SafekipediaLogarithmic scale
Adapted from Wikipedia · Adventurer experience
A logarithmic scale (or log scale) is a special way to show numbers that can be very different in size, like comparing tiny insects to huge whales. It helps us see and compare these big differences more easily.
Unlike a regular scale where each step is the same size, a logarithmic scale works by multiplying by a set number each time. For example, instead of counting 1, 2, 3, 4, we might count 10, 100, 1000, and so on. This makes big numbers easier to compare.
Because it multiplies instead of adding, a logarithmic scale is not straight like a ruler. Numbers that look the same distance apart on this scale might be very different in real life, like 10, 100, and 1000. This helps show how things grow really fast, like exponential growth, which is often drawn on these special graphs.
Logarithmic scales were very useful in the past with tools like the slide rule, which helped people do hard math without calculators.
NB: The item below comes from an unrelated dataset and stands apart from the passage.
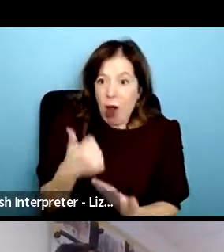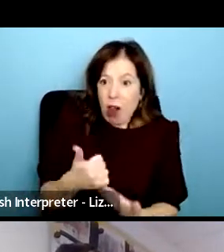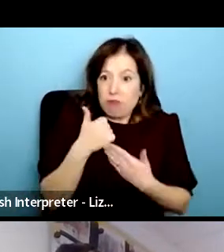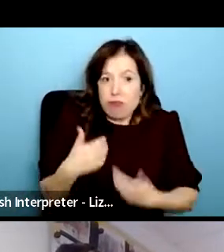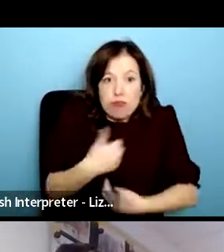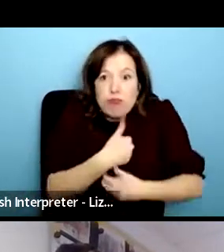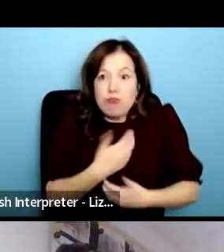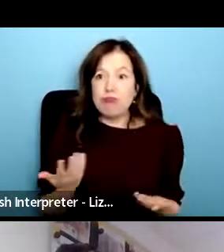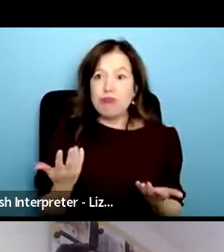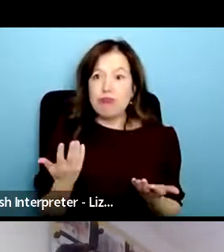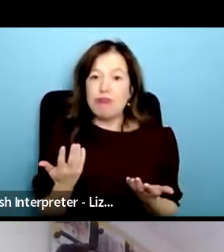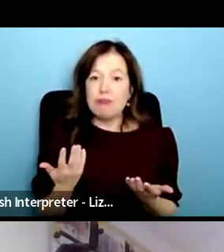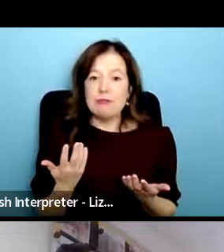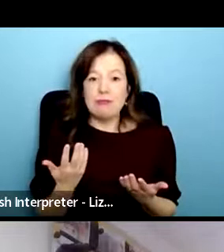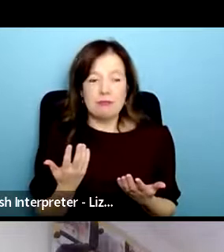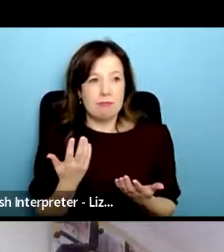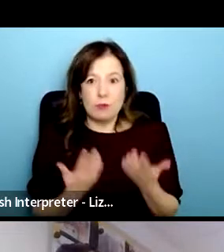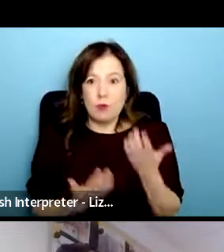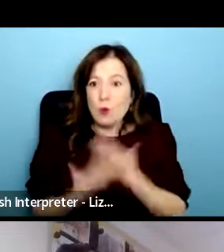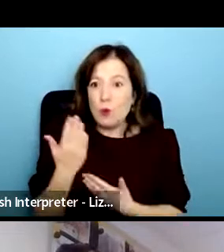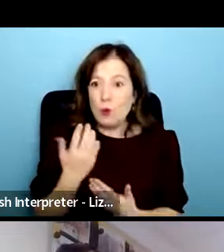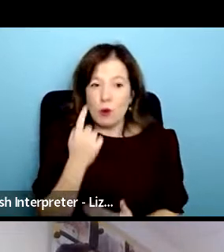so i can try out something new and i can take a risk or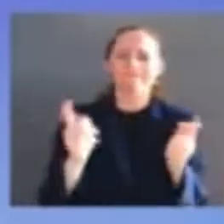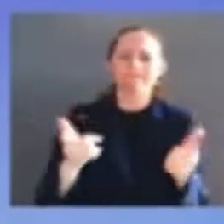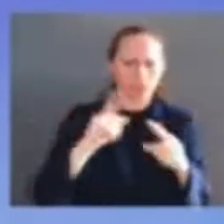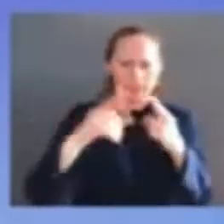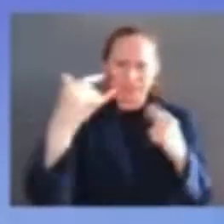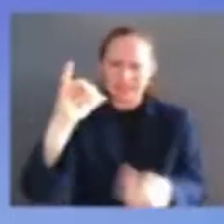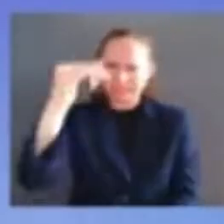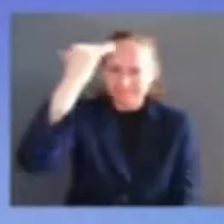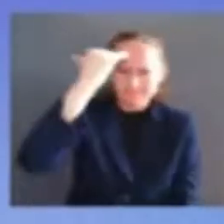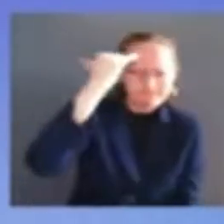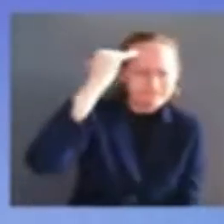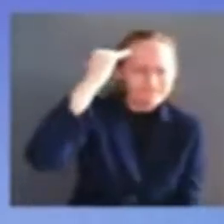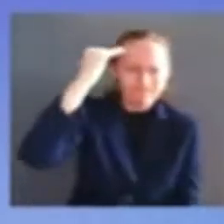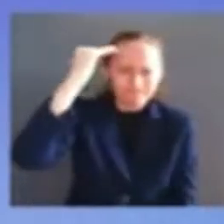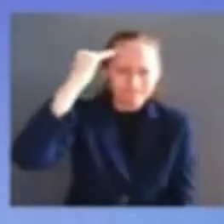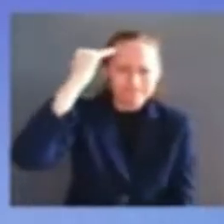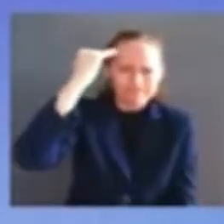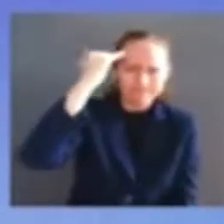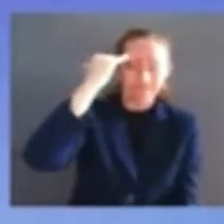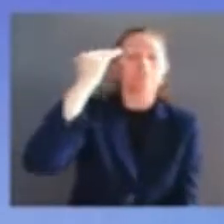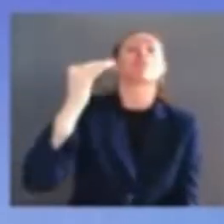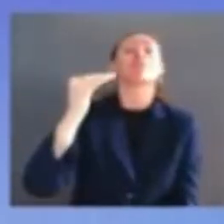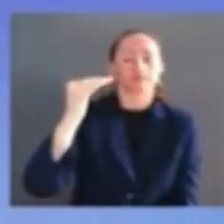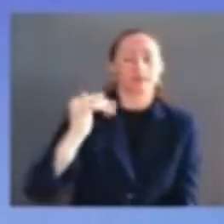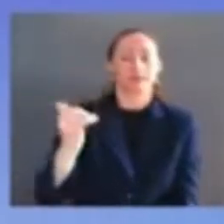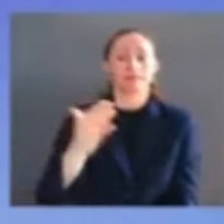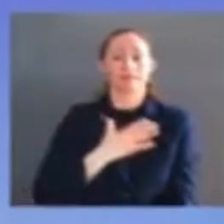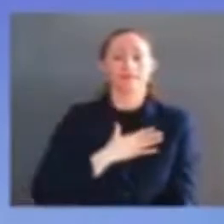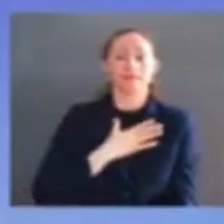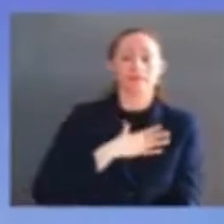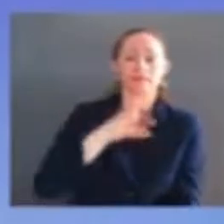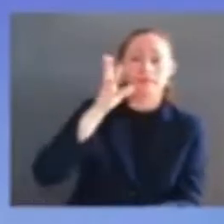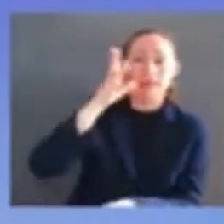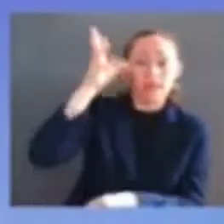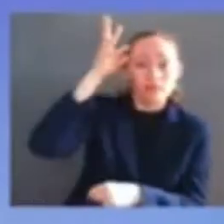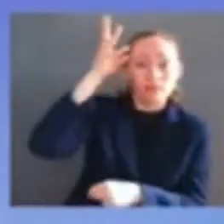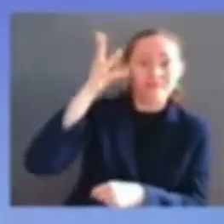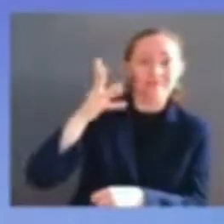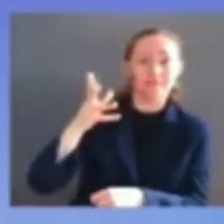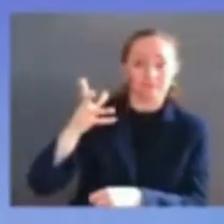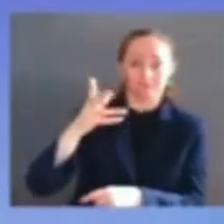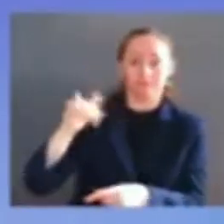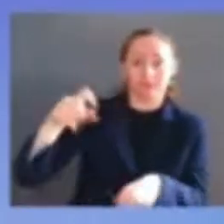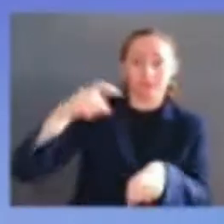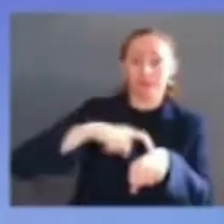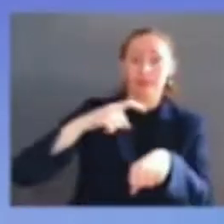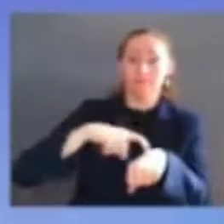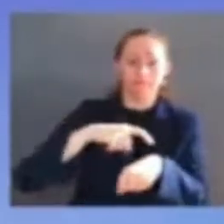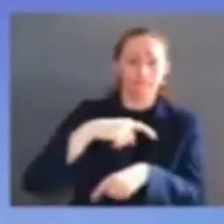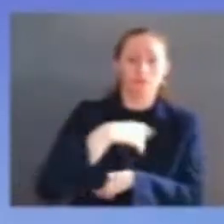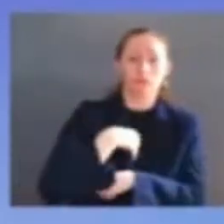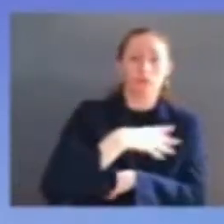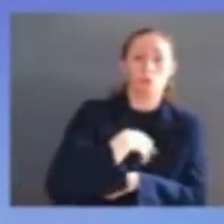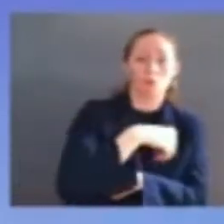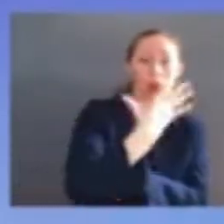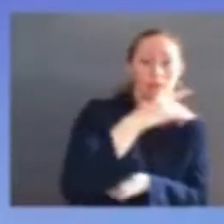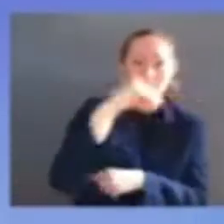growing up and were the first in their families to have the chance to go to college i am also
Today, we still use them in science and engineering to show big changes in things like sound, light, and earthquakes.
Common uses
The markings on slide rules use a special scale called a log scale to help with multiplying or dividing numbers by adding or subtracting lengths.
Logarithmic scales are used in many areas where numbers can vary a lot. Some common examples include:
- Economic growth
- Richter magnitude scale and moment magnitude scale for measuring the strength of earthquakes
- Sound level, measured in units called decibel
- Frequency level in music, using units like octave
- pH for measuring acidity
- Stellar magnitude scale for measuring how bright stars are
Our senses, like hearing, sometimes work in a way that is similar to logarithmic scales, which is why they are useful for showing certain kinds of information.
Graphic representation
The top left graph uses a regular scale for both the X- and Y-axes, showing values from 0 to 10. The bottom left graph uses a special scale called a base-10 log scale for the Y-axis, showing values from 0.1 to 1000.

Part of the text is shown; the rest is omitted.